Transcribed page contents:
#####

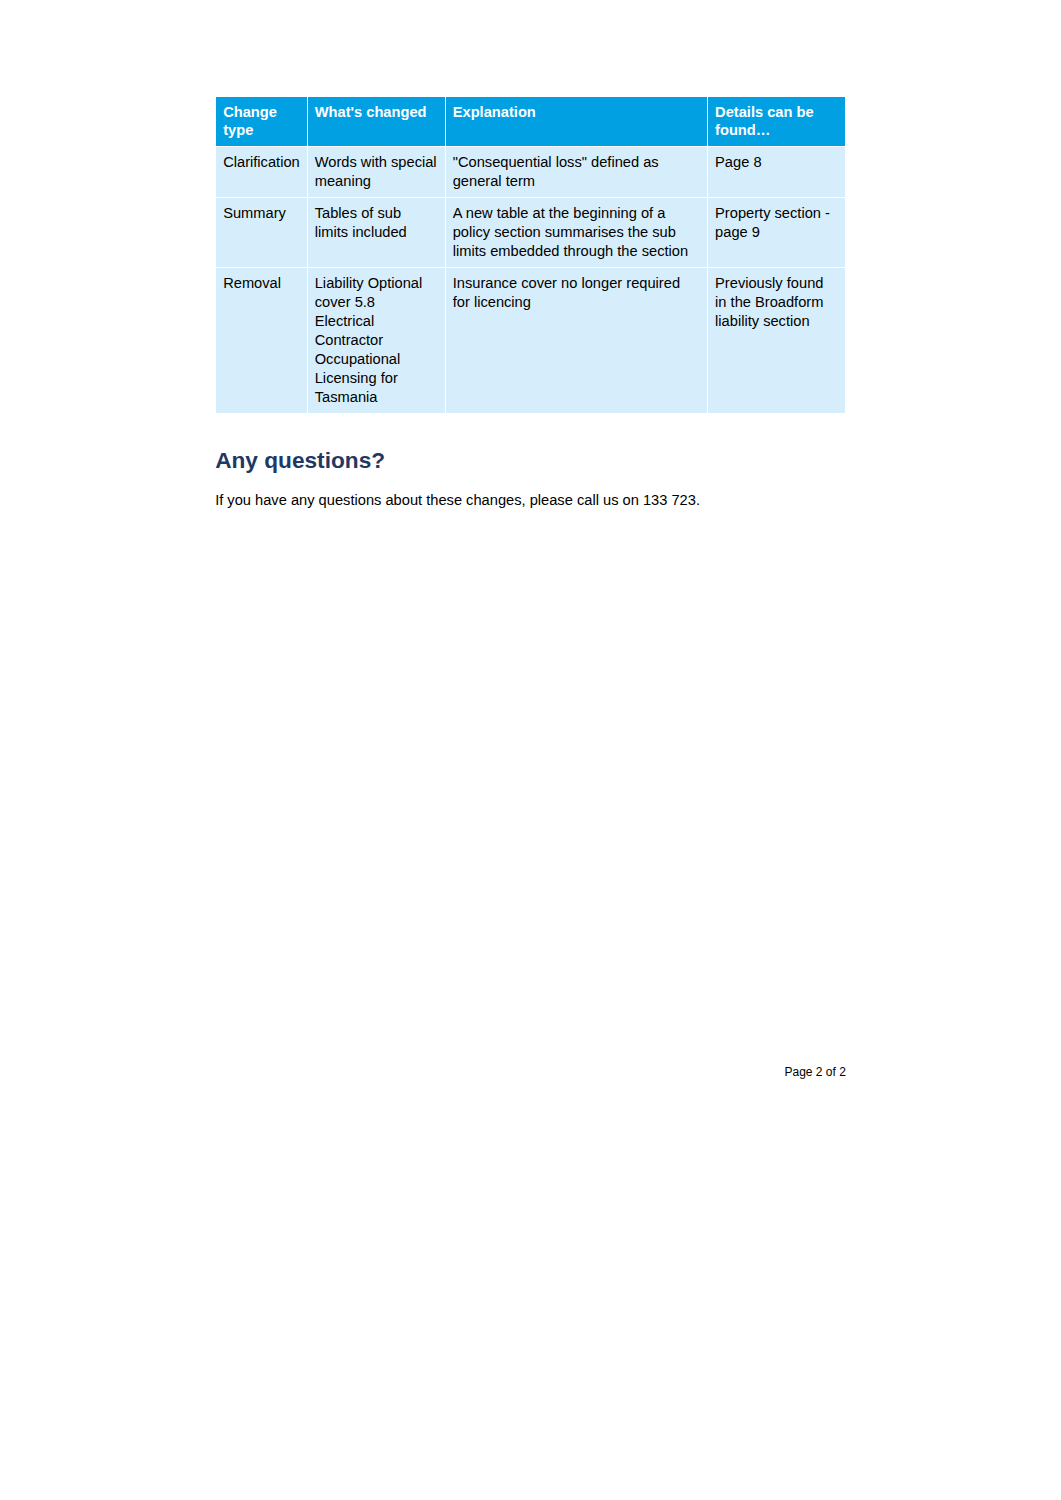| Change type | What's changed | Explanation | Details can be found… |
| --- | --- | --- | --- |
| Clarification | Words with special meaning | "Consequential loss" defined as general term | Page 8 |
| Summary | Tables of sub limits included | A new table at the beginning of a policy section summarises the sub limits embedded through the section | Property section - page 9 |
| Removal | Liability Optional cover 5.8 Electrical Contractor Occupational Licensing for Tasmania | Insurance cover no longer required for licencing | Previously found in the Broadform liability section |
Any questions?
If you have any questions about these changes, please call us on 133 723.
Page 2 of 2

#####

What is needed is the exact run of lines from the start of the data through the line with "term | Page 8 |", both ends included, minus the pictures.

| Change type | What's changed | Explanation | Details can be found… |
| --- | --- | --- | --- |
| Clarification | Words with special meaning | "Consequential loss" defined as general term | Page 8 |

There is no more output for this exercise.